#### Tareas a realizar:
1 > Según la crítica de Viaje al centro de la Tierra 2, ¿qué hizo que se esfumara la magia?
2 > Prosiga la crítica de Viaje al centro de la Tierra 2 a partir de su última oración.

#### Pasaje extraído:

>>>>>

Crítica de Viaje al centro de la Tierra 2: La isla misteriosa
Supongo que cada generación va a poner su límite histórico, su momento hasta aquí. Ese umbral en el tiempo que divide la cinematografía, la parte en dos irremediablemente y ya para los restos. Luego uno se encuentra honrosas excepciones, pero en general piensa -con una extraña mezcla de resignación, escozor y orgullo por haber testimoniado el final de todo- el cine de aventuras ya no es lo que era. A las generaciones posteriores se la soplará nuestra amargura existencial y verán las cosas distintas, pero nosotros tenemos la razón. Porque nuestro límite, nuestro punto de no retorno es «el que vale». Este: con la llegada y sobreexplotación de los efectos digitales, se esfumó la magia.
Bien, pues seamos un poco transigentes y abramos las miras, porque nos guste o no, ahora ese es el baremo a aplicar. Y partiendo de todo eso, asumiendo que Viaje al centro de la Tierra 2: La isla misteriosa es una película de diseño que nunca fue poseída por el espíritu de la aventura genuina, va a haber que reconocerlo: Tampoco es tan mala. O por lo menos no es ningún desastre.

<<<<<

#### Ítems mostrados:
>>>>>

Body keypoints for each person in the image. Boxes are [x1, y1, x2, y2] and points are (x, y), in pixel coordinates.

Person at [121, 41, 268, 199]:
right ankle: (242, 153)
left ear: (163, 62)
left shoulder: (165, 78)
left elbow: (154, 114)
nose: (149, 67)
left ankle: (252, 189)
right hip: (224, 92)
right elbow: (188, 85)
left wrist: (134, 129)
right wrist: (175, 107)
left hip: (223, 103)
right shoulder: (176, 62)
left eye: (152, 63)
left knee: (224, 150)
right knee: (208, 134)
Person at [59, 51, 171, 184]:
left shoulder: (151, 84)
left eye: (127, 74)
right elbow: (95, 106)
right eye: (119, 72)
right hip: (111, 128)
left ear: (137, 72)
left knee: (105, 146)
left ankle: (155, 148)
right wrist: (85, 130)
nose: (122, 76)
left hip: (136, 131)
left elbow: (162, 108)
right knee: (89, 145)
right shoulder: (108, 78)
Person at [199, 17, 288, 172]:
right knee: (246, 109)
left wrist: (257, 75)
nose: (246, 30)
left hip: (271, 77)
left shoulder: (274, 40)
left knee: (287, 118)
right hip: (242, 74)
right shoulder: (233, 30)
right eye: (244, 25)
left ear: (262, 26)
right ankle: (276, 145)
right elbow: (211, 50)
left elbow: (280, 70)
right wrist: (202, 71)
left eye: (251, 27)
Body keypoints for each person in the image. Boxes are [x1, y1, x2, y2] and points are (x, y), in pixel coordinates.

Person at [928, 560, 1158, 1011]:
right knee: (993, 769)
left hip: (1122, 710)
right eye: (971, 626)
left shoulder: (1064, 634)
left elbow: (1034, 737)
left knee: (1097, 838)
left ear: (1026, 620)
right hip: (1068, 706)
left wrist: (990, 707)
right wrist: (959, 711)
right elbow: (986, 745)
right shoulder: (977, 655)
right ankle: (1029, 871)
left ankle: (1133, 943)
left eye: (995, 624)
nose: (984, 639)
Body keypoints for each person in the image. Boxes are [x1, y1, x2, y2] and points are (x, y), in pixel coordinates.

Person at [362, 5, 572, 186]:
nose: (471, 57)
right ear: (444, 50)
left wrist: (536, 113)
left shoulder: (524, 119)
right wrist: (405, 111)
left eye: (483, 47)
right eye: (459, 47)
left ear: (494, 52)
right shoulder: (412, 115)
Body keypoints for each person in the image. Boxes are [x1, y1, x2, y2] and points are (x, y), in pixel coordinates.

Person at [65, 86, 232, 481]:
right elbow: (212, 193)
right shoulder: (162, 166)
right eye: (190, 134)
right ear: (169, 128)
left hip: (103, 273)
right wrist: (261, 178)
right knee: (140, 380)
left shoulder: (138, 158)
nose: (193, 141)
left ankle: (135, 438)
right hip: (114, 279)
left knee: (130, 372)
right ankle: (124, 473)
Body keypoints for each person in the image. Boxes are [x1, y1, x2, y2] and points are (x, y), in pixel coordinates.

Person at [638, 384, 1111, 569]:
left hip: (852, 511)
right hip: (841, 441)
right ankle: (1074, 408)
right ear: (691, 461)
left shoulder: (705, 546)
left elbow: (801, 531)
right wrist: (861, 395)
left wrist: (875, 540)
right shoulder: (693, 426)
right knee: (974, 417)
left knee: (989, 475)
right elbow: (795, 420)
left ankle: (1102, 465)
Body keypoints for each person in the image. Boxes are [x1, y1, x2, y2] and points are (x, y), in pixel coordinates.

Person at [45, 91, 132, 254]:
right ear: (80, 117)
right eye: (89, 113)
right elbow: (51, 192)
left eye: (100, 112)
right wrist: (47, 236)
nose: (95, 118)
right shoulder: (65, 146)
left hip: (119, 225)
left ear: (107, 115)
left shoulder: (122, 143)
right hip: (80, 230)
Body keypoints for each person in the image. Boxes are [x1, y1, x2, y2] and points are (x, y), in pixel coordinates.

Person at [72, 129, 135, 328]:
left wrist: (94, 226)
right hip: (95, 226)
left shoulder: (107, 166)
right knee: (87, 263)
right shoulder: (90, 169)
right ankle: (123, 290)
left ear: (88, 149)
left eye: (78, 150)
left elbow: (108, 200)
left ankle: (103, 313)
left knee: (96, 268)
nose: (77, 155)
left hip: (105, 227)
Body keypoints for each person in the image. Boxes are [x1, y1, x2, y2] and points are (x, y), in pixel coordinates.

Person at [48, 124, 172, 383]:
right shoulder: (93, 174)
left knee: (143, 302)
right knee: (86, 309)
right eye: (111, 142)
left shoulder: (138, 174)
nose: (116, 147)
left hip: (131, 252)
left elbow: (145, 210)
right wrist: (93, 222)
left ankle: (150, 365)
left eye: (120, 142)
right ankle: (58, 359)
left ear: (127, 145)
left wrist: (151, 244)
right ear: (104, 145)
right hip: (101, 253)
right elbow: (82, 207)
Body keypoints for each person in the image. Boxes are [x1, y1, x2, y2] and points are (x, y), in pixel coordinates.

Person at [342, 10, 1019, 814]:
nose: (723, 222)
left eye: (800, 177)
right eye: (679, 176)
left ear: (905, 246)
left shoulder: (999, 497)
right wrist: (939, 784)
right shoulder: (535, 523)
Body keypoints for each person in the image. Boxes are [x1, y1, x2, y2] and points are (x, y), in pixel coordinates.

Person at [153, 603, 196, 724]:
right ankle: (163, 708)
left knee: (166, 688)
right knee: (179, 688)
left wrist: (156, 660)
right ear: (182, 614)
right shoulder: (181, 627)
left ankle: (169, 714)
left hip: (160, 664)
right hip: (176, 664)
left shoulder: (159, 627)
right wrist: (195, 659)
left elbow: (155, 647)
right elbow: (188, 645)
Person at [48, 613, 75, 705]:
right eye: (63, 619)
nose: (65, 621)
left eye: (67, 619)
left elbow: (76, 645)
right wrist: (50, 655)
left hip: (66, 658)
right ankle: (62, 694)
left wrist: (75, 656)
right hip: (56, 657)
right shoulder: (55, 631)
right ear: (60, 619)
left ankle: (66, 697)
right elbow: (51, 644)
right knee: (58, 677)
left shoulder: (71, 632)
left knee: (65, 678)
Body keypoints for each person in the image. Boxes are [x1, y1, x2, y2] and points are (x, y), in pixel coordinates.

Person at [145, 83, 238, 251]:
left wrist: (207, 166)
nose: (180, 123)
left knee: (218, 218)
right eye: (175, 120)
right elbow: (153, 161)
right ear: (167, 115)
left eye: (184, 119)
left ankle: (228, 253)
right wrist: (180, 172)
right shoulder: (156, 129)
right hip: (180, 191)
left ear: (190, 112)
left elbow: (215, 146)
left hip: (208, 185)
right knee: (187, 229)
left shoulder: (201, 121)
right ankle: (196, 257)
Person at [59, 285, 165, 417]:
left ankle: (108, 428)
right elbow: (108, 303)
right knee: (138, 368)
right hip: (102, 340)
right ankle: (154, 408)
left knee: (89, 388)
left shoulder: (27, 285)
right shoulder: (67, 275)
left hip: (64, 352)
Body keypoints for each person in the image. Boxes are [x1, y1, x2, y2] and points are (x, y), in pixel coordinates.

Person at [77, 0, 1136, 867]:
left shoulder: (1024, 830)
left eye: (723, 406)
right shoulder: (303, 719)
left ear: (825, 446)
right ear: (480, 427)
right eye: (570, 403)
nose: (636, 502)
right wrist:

<<<<<

#### Conjunto de respuestas:
1 > La llegada y sobreexplotación de los efectos digitales.

2 >
Primero porque da un cierto placer comprobar que aún hay alguien que se acuerda de los clásicos de la literatura aventurera. Es más, que aún queda quien pretende rendirles homenaje desde los fastos del blockbuster y aunque sea a base de sacrificio neuronal; de modo que no puede negársele a la película un cierto halo de complicidad. Que se va al garete al mismo tiempo que entra el CGI, pues sí; pero que usar a Julio Verne, Jonathan Swift y Robert Louis Stevenson como coartada literaria tampoco parece nada mal. Y segundo porque, simplemente, Viaje al centro de la Tierra 2 es un impoluto entretenimiento familiar que lo único que busca es, justo eso, entretener. Y es exactamente lo que logra.
Del primero de los tres citados es de donde parte la excusa argumental. Mediante una interpretación libérrima de La isla misteriosa, tomando elementos de 20.000 leguas de viaje submarino, y en un leve y poco interesado ejercicio de metalingüismo (los protagonistas acaban viviendo la aventura que ellos mismos leen en el libro de Verne), un chaval y su padrastro-a-querer se embarcan a la búsqueda del abuelo aventurero del primero. A ellos se suman una joven autóctona y su autóctono padre.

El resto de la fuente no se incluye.